Program runs with status D

Hi All

Im doing some tests using cuda. I test my program in emulation mode and it worked ok, now I wanted to run on the graphic card but using more data, but in got stuck, and if I do a ps ux, I can find that the job status is D+, and I cannot kill it. I tried to run the deviceQuery program and it also got an status D+. One of the problems I facing is that the code run in a node, where I dont have access as root.

Any help?

Thanks in advance.
Luis

The graphic seems to be blocked, I cannot run anything else on it. I found the following info that can be useful.
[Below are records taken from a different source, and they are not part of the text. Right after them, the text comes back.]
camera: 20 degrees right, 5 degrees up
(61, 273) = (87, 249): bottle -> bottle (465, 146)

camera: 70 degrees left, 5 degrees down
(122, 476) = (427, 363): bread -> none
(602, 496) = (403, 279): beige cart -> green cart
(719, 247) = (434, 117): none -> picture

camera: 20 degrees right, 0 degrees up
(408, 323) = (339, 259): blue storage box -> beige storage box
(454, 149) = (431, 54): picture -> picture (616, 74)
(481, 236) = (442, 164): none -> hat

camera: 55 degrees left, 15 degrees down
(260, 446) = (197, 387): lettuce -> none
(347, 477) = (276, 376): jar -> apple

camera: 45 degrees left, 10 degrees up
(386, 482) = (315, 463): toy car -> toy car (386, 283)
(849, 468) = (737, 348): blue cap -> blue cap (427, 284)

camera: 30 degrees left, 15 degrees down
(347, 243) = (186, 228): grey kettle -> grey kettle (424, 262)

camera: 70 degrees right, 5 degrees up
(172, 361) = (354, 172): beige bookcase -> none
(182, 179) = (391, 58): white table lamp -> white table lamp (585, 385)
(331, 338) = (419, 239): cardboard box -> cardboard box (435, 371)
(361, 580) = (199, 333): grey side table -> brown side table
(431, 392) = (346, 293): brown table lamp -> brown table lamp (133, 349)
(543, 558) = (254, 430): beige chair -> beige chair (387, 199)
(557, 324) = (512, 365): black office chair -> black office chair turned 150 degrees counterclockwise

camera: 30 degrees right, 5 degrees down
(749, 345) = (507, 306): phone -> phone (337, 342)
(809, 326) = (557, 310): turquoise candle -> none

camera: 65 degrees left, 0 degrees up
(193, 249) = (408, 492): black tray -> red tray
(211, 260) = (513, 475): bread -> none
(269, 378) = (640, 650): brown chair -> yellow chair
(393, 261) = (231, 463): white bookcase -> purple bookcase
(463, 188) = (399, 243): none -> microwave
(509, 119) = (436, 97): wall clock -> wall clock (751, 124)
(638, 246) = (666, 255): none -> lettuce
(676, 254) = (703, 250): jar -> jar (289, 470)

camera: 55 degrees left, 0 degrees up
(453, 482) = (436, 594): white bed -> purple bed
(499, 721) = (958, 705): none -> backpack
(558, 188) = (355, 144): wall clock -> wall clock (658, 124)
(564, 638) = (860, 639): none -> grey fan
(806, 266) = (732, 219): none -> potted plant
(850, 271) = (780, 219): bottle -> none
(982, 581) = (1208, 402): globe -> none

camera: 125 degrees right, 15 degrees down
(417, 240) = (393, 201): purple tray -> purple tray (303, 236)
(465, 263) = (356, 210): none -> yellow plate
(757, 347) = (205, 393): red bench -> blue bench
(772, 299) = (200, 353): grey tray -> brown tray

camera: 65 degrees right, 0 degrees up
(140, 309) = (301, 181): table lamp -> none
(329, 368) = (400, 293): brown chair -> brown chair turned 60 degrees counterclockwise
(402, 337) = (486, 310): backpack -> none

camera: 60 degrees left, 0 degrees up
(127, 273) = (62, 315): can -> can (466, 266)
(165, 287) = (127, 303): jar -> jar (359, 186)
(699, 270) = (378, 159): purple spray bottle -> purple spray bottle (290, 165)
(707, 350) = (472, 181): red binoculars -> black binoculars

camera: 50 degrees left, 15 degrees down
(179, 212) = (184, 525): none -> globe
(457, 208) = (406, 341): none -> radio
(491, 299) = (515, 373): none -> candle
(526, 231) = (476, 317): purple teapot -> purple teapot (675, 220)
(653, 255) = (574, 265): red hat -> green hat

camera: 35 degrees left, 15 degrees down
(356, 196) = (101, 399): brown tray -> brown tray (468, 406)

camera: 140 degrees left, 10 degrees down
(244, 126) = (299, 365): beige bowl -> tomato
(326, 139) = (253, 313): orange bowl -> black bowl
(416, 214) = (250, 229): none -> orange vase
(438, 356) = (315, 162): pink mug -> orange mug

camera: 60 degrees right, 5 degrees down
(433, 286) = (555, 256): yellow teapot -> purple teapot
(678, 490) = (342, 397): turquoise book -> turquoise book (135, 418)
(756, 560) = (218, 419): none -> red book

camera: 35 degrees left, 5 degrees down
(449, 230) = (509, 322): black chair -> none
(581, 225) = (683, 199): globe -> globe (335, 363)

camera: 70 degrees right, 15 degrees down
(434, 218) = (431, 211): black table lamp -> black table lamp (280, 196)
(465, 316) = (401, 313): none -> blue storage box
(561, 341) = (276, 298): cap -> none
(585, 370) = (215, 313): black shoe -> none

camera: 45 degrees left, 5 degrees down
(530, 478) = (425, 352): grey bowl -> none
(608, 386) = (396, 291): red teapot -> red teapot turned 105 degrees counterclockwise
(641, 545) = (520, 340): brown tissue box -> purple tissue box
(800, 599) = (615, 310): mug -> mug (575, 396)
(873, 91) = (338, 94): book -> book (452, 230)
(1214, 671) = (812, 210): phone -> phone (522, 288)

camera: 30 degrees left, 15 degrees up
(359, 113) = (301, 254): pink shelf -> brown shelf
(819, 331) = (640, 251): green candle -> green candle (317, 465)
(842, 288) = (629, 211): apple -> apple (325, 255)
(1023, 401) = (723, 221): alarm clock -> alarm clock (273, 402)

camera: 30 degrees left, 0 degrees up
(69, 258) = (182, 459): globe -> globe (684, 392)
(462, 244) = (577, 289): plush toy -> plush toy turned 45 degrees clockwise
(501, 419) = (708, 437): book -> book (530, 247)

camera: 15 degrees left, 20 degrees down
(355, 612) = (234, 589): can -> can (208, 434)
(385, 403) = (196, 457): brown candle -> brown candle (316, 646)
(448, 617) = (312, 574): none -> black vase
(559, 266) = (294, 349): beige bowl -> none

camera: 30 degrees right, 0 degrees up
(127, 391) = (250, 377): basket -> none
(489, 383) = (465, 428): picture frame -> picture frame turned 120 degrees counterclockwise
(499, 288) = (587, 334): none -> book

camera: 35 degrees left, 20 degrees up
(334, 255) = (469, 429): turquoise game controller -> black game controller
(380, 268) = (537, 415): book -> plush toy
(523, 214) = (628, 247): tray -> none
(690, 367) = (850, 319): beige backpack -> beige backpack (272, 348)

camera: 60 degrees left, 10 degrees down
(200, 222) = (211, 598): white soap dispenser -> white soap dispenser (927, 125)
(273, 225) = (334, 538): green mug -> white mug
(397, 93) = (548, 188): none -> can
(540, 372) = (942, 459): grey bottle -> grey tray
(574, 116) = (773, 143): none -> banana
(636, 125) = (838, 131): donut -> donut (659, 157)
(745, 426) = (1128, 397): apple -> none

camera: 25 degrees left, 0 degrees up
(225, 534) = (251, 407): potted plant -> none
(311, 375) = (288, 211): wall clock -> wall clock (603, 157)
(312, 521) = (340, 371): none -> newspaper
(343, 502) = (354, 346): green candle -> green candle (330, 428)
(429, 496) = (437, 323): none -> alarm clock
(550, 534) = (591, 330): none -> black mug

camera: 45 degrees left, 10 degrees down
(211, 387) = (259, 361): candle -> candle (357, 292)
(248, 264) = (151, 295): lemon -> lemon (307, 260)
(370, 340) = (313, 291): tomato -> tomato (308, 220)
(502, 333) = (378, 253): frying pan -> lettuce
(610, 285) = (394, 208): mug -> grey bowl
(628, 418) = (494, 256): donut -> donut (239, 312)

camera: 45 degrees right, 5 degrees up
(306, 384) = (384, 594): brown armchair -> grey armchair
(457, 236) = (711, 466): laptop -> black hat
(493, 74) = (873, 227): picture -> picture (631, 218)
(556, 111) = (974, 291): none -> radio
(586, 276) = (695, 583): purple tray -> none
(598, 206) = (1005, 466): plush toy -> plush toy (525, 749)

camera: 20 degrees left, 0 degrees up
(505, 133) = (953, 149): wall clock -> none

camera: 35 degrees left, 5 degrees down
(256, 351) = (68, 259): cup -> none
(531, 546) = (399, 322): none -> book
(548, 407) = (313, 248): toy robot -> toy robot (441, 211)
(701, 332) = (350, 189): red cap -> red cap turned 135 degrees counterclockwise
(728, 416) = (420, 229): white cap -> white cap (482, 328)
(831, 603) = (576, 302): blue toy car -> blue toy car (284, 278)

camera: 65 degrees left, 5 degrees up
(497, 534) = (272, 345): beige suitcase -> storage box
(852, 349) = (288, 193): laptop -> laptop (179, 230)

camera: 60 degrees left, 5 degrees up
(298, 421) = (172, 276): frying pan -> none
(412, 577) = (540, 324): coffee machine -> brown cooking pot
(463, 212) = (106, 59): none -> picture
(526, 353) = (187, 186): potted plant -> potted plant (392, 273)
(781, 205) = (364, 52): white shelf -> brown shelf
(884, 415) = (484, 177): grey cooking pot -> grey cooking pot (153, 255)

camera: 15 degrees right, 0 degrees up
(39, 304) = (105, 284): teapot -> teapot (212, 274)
This has nothing to do with CUDA. You ran the machine out of memory and the Linux OOM (out of memory) process killer took your process because it was trying to allocate all the available memory. But the OOM mechanism isn’t very elegant or clean, and it seems to have left things in a bad state (probably with a CUDA context still on the card or with the CUDA driver in some wait state that it can’t recover from)

The machine will have to be rebooted. Check you code.

Hi Luis,

i’m having the same trouble. Since i updated to cuda 3.0 when executing some random cuda code i got the status D. This state means “uninterruptible sleep (usually IO)” and + is because the job is running in foreground. What version of cuda are you using? BTW a job in this state cannot be killed (is owned by init, and you cant kill that) and at this moment the only solution is to reboot. If you’re using cuda 3.0, try using 2.3

PD. My code has been running flawlessly in cuda 2.3, and doesn’t run out of memory (we have a tesla cluster node with 48GB of ram)